Wow, he's growing fast. Yeah, I've gotten starved dog remarks before. Yeah, Kork was getting a little thin for a while but Sweet Pea is just a nice lean muscular doggy. Oh, and I once had a GreyHound that people were always accusing us of starving... Jack Asses! I had an ACO pop up at my house because somebody called in and said our tethers were too short and my dogs didn't have any water (lies). The ACO was trying to tell me that if Kork were to lose anymore weight they would consider him immasiated, so I was forced to fatten him up. He went from 62lbs to 75lbs and I'm thinking this is supposed to be a pit, they don't weigh that much. He's healthy, not fat, but I feel a sense of guilt keeping him heavier then he's supposed to be just to avoid criminal charges.


----------



## MY MIKADO (Apr 7, 2006)

I really don't think that they could bring charges against you if you had a vet stae that the dog was is good condition. I mean who is more believable the guy who took a job for a paycheck or the guy who went to school for animal care. I took my sons pitbull Stevie in for shots a few weeks ago I thought she was too fat but the vet said she was perfect and i better leave her alone if she lost any weght she would be too thin. Oh well guess I'm not an expert on weight.


----------



## Patch-O-Pits (Jan 12, 2008)

The pup looks fine on the picts.

Yes, many puppies go through fugly, lanky, gangly growth spurts LOL


----------



## reddoggy (Jan 31, 2008)

MY MIKADO said:


> I really don't think that they could bring charges against you if you had a vet stae that the dog was is good condition. I mean who is more believable the guy who took a job for a paycheck or the guy who went to school for animal care. I took my sons pitbull Stevie in for shots a few weeks ago I thought she was too fat but the vet said she was perfect and i better leave her alone if she lost any weght she would be too thin. Oh well guess I'm not an expert on weight.

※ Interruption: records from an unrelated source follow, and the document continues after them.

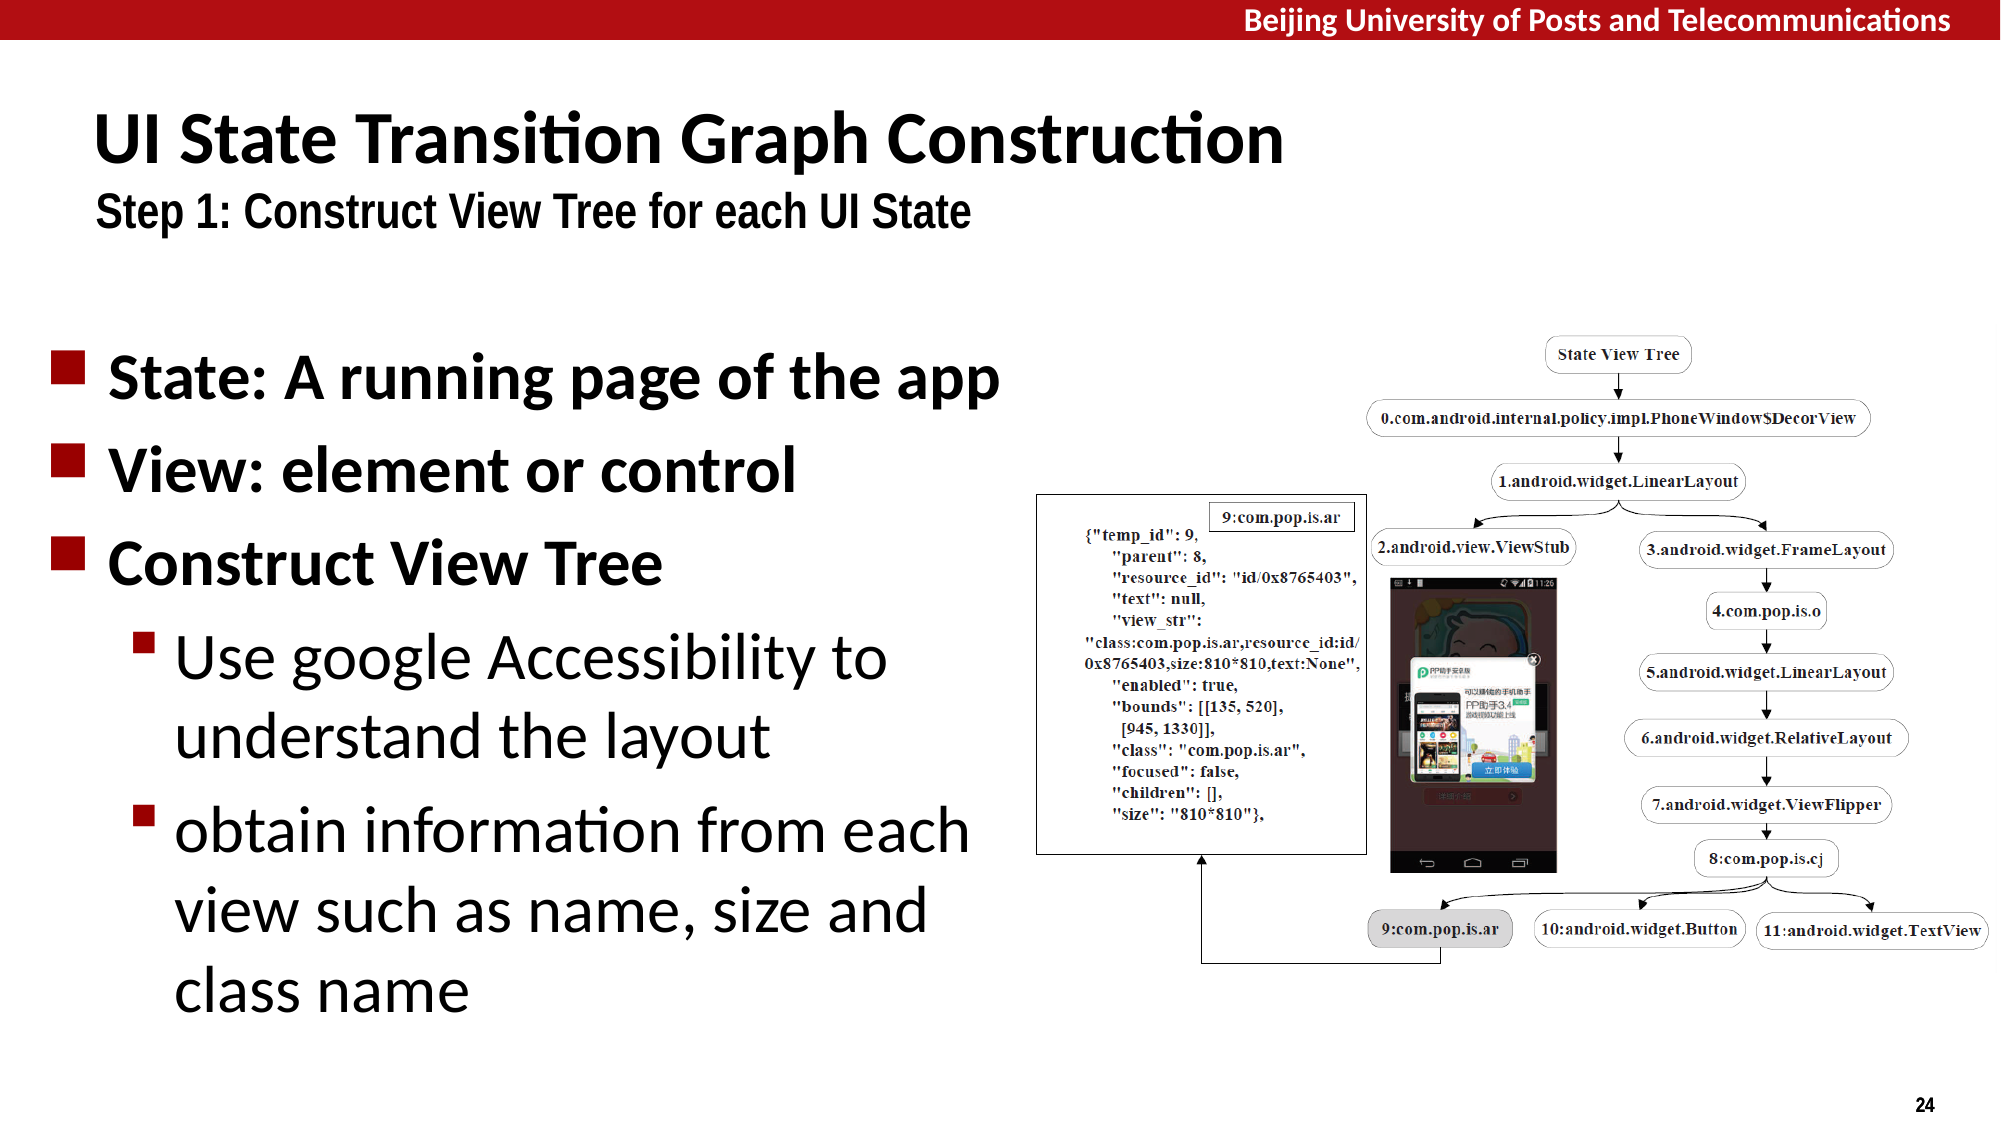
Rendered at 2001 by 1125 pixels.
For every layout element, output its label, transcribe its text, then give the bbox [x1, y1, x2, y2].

picture [1021, 324, 1998, 974]
list State: A running page of the app View: element or control Construct View Tree Use google Accessibility to understand the layout obtain information from each view such as name, size and class name [37, 324, 1038, 1093]
text_box Step 1: Construct View Tree for each UI State [80, 170, 1044, 246]
title UI State Transition Graph Construction [77, 71, 1739, 197]
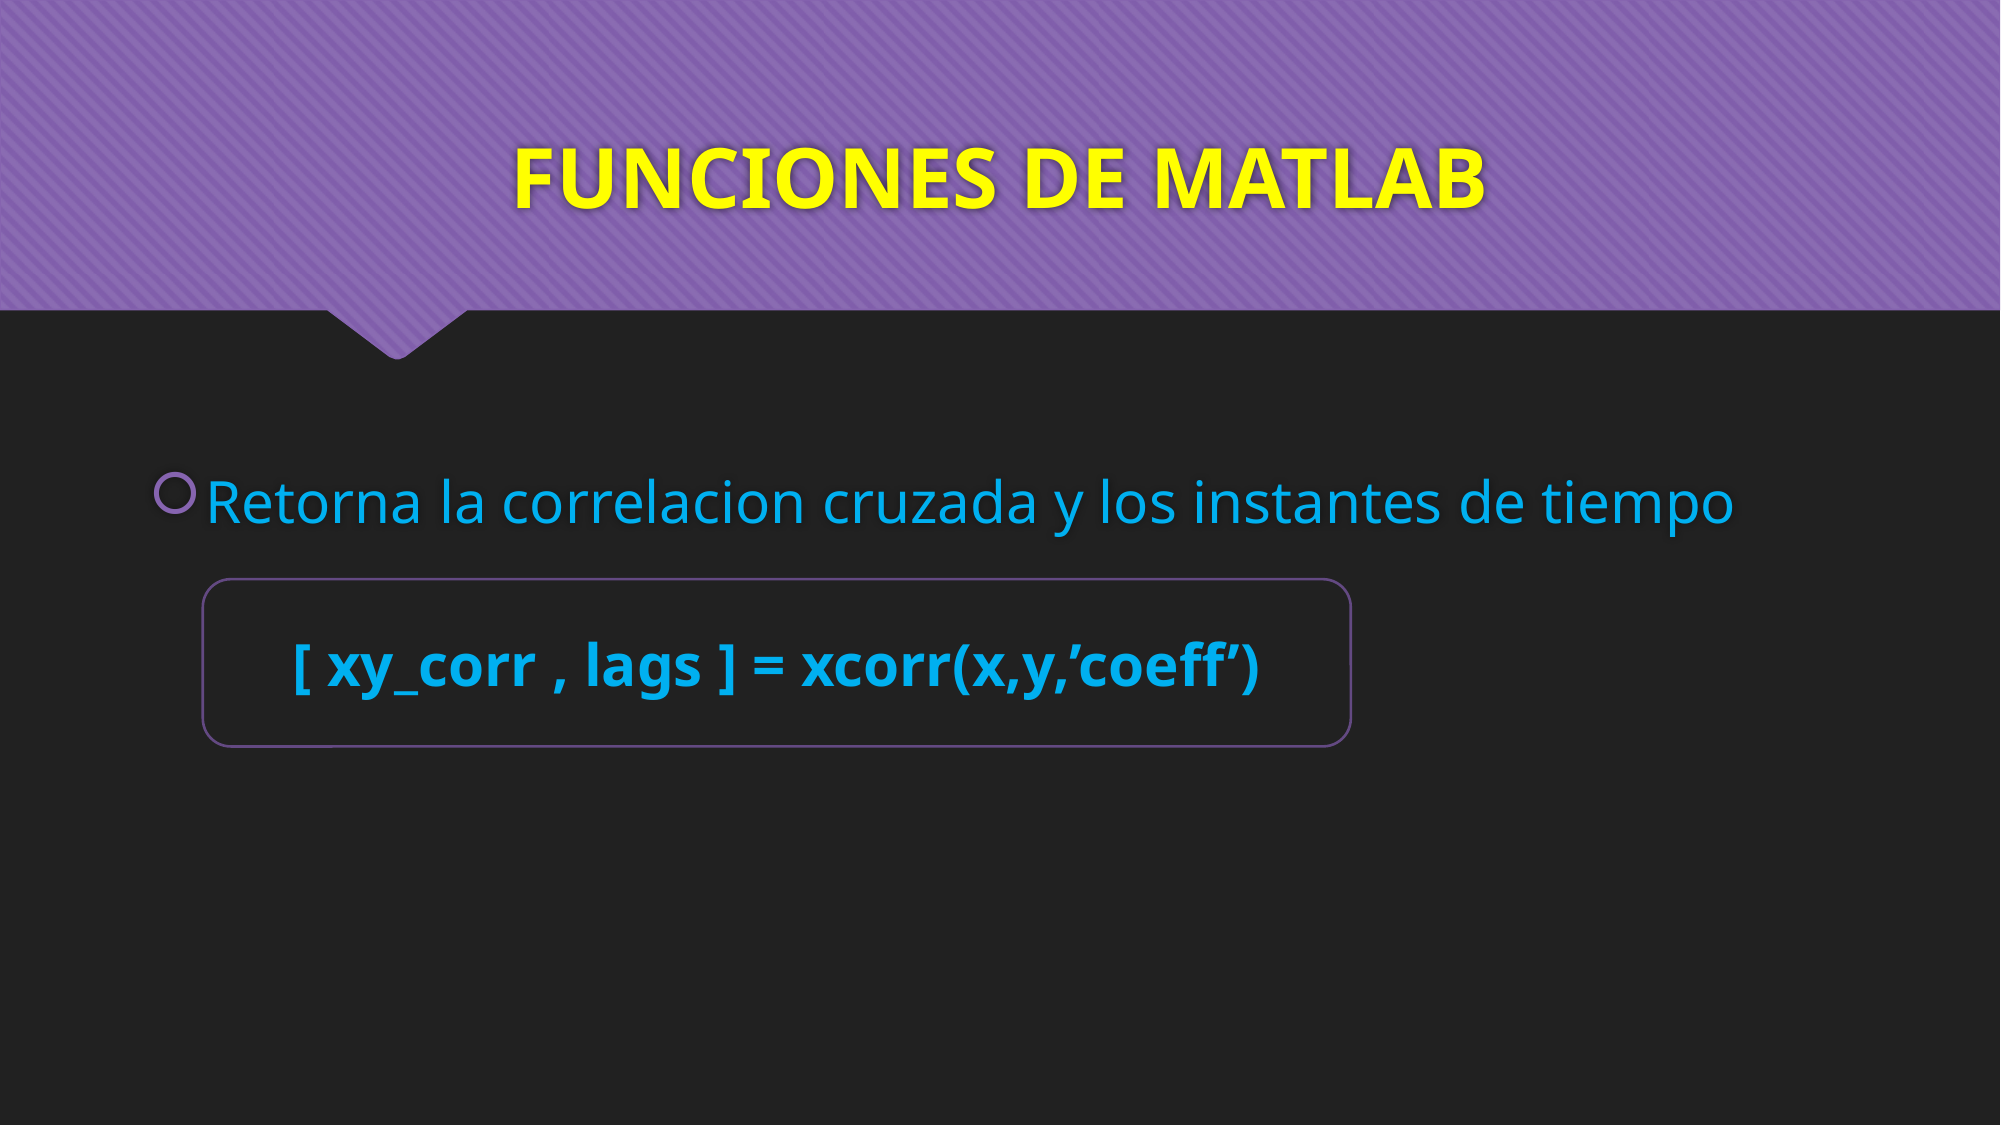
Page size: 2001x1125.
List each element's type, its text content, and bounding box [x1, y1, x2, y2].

text_box [ xy_corr , lags ] = xcorr(x,y,’coeff’) [201, 577, 1353, 748]
list Retorna la correlacion cruzada y los instantes de tiempo [134, 364, 1866, 962]
title FUNCIONES DE MATLAB [132, 73, 1868, 233]
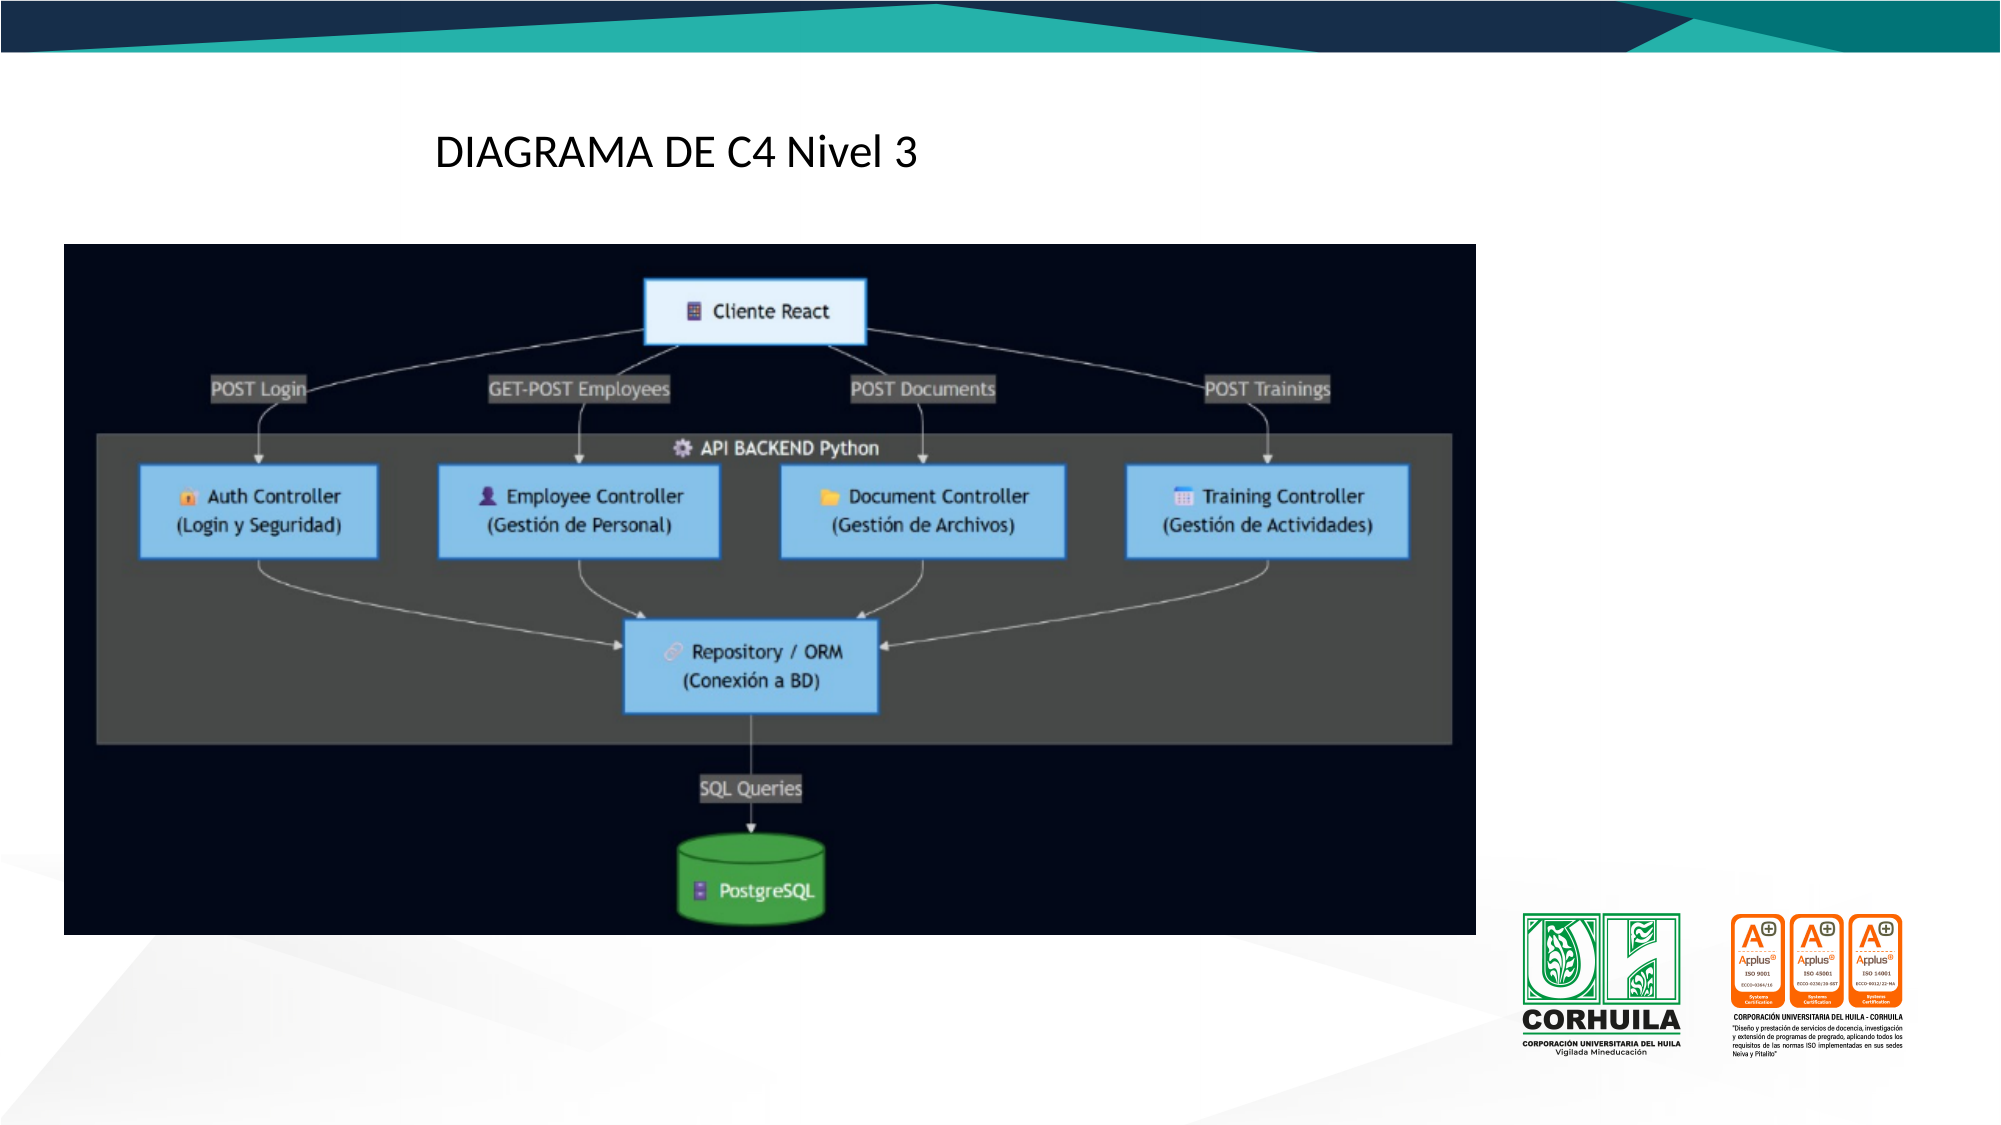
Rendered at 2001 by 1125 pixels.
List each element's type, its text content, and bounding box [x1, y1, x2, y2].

text_box DIAGRAMA DE C4 Nivel 3 [420, 112, 1119, 185]
picture [0, 0, 2000, 1125]
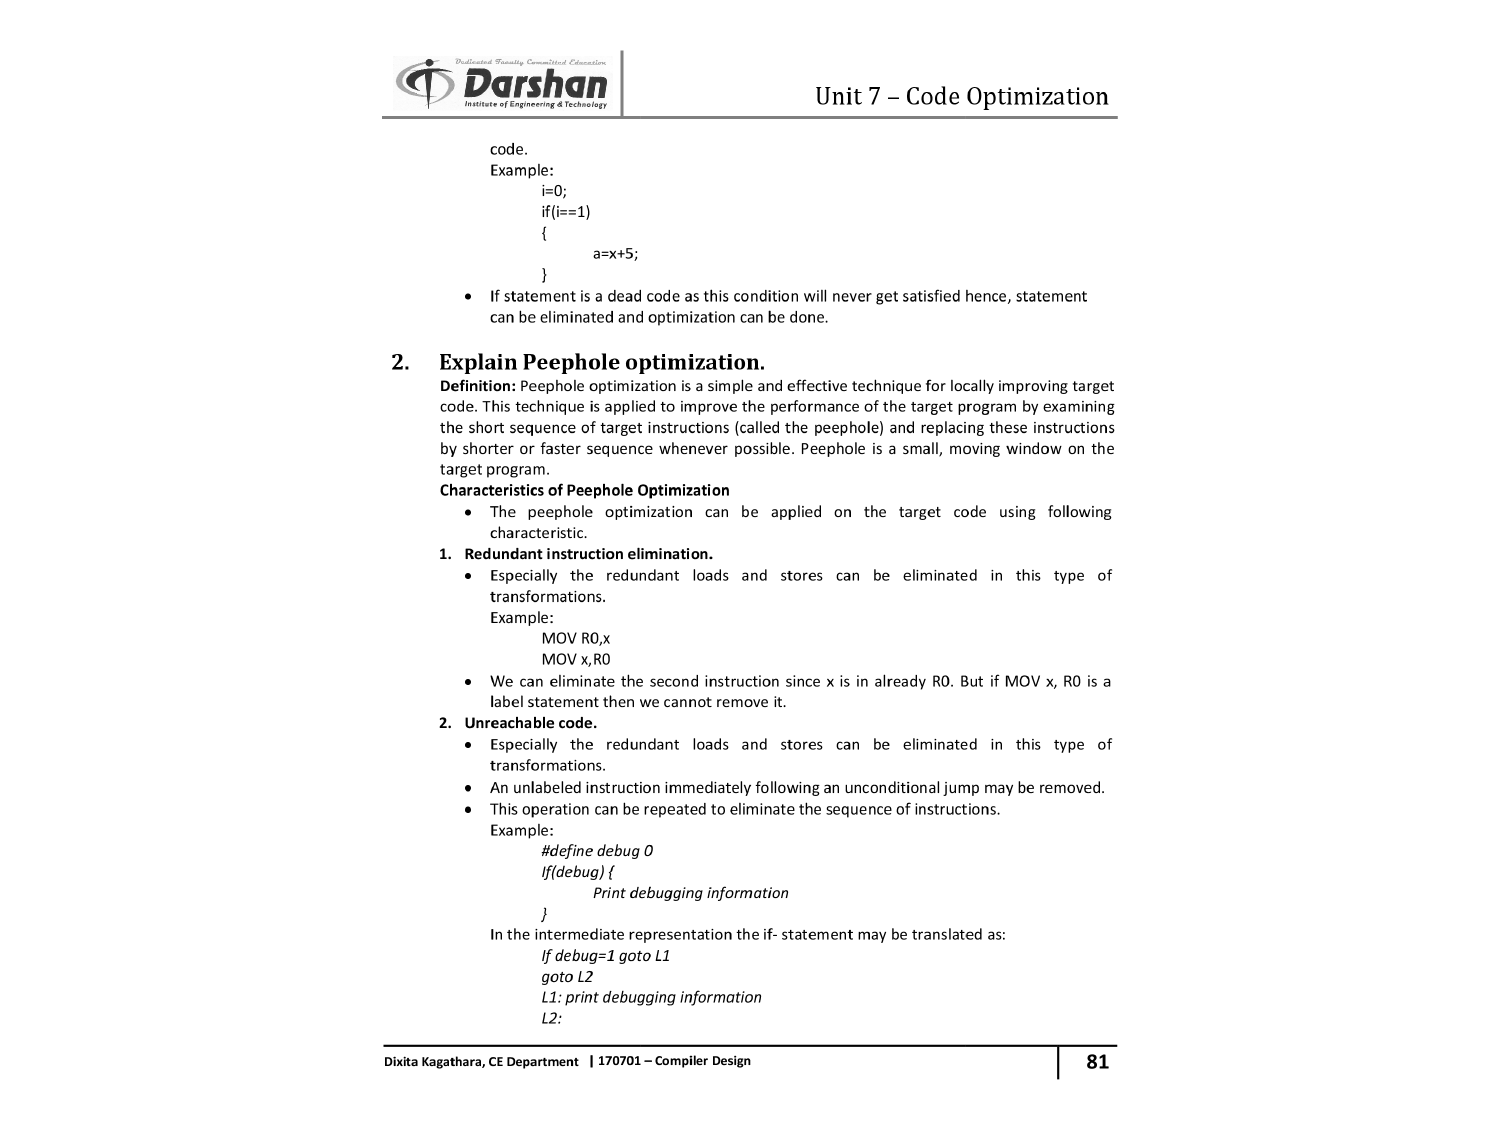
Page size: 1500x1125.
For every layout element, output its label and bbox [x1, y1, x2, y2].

That was my first thought, but I really don't feel like battling with the county, I have enough problems with them as it is. In that same visit the ACO was not pleased with the size of my water buckets, 2 three gallon and 1 five gallon. She was trying to tell me that I had to go out and buy more 5gal buckets. I think I brought this up in another thread. If there was a law stating that the buckets had to be 5gal I would do it but there was absolutely no reason to even tell me that I need bigger buckets. They each drink a gallon and a half per day, I would tend to think that their buckets were big enough. Now Kork looks healty and we're not getting the stupid comments anymore but it seems like he is just a little bit less active. Most people wouldn't see it but you know when something is different with your own family. I think the county is so used to seeing bullies that they don't even know what a pitbull looks like these days. Next time they come nosing around here they'd better come with a cop abd a warrant, I'm tired of my neighbors and their crap. I don't even understand it... We live in the ghetto!!!


----------



## smokey_joe (Oct 14, 2005)

From what I can see, your dog looks great. Very pretty. It's actually normal to see a couple of ribs in an apbt. Don't worry, he'll grow up to be gorgeous, I just know it.


----------



## Sydney (Aug 14, 2007)

Sydney was all legs from like 4-5months on...she shot up like a bean pole and keeping weight on her since has been a challenge! People are always like "you need to feed that dog" and "that dog looks like it needs a hamburger" if they only knew!


----------